- Zu bearbeitende Aufgaben
A. Prüfen Sie, ob die Aussagen (i) bis (iii) mit dem Lesetext übereinstimmen. Antworten Sie jeweils mit Ja oder Nein und zitieren Sie die entscheidenden Worte aus dem Text.
(i) Das Importverbot beträfe auch Schokolade.
(ii) Wird eines der Abkommen der Bilateralen I gekündigt, bleiben die übrigen in Kraft.
(iii) Der Bund verfügt bereits über ein Kontrollsystem für die Importe.
B. Beantworten Sie anhand des Lesetexts die Fragen (i) bis (iii).
(i) Welche Lebensmittel mit Zutaten tierischer Herkunft werden genannt?
(ii) Nach welchem Standard müssten importierte Tiere gehalten werden, damit eine Kündigung des Agrarabkommens drohen könnte?
(iii) Durch welche Klausel sind die Bilateralen I untereinander verbunden?

- Lesetext
>>>>>

Vom Importverbot betroffen wären nicht nur Produkte wie Fleisch, Eier, Milch oder Käse, sondern auch Lebensmittel, die Zutaten tierischer Herkunft enthalten wie Eierteigwaren, Backwaren oder Schokolade. Der Bund müsste für die Importe ein aufwändiges Kontrollsystem aufbauen.
Wenn verlangt würde, dass nur noch Tiere und Lebensmittel tierischer Herkunft importiert werden dürften, die nach dem Bio Suisse 2018-Standard gehalten, respektive produziert wurden, könnte dies zur Kündigung des Agrarabkommens führen.
Die Bilateralen I (einschliesslich Agrarabkommen) sind untereinander mit der sogenannten Guillotine-Klausel verbunden. Wird eines der Abkommen gekündigt, werden auch die anderen automatisch ausser Kraft gesetzt.

<<<<<

- Gegebene Datensätze
>>>>>

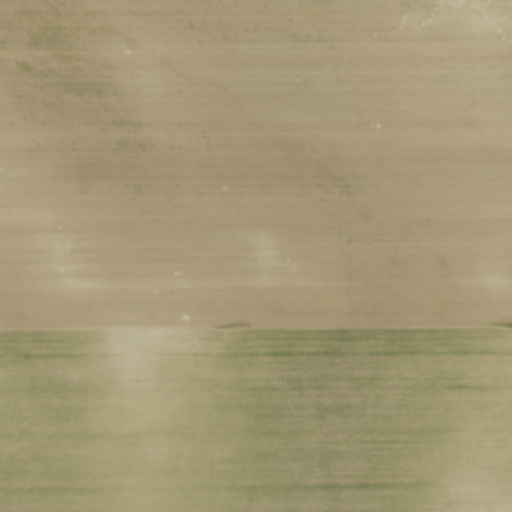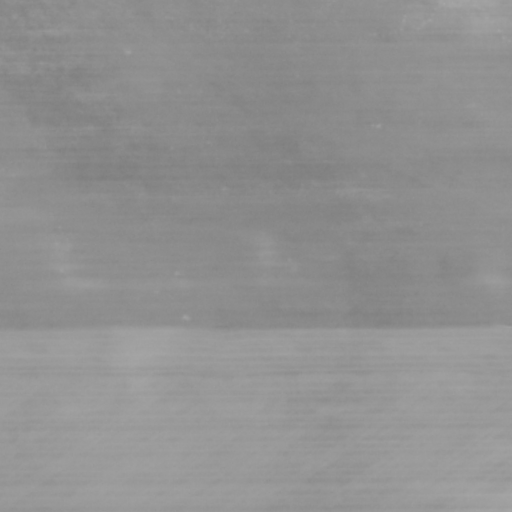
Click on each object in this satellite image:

<<<<<
>>>>>

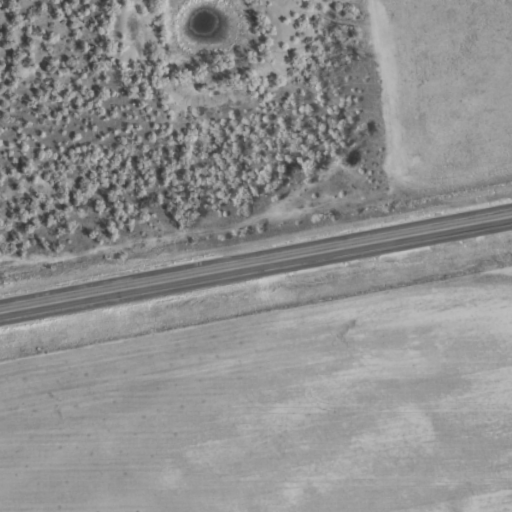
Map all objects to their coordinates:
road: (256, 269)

<<<<<

- Lösungen
A.
(i) Ja: „auch Lebensmittel, die Zutaten tierischer Herkunft enthalten wie Eierteigwaren, Backwaren oder Schokolade“
(ii) Nein: „werden auch die anderen automatisch ausser Kraft gesetzt“
(iii) Nein: „Der Bund müsste für die Importe ein aufwändiges Kontrollsystem aufbauen.“

B.
(i) Eierteigwaren, Backwaren und Schokolade
(ii) Nach dem Bio Suisse 2018-Standard
(iii) Durch die Guillotine-Klausel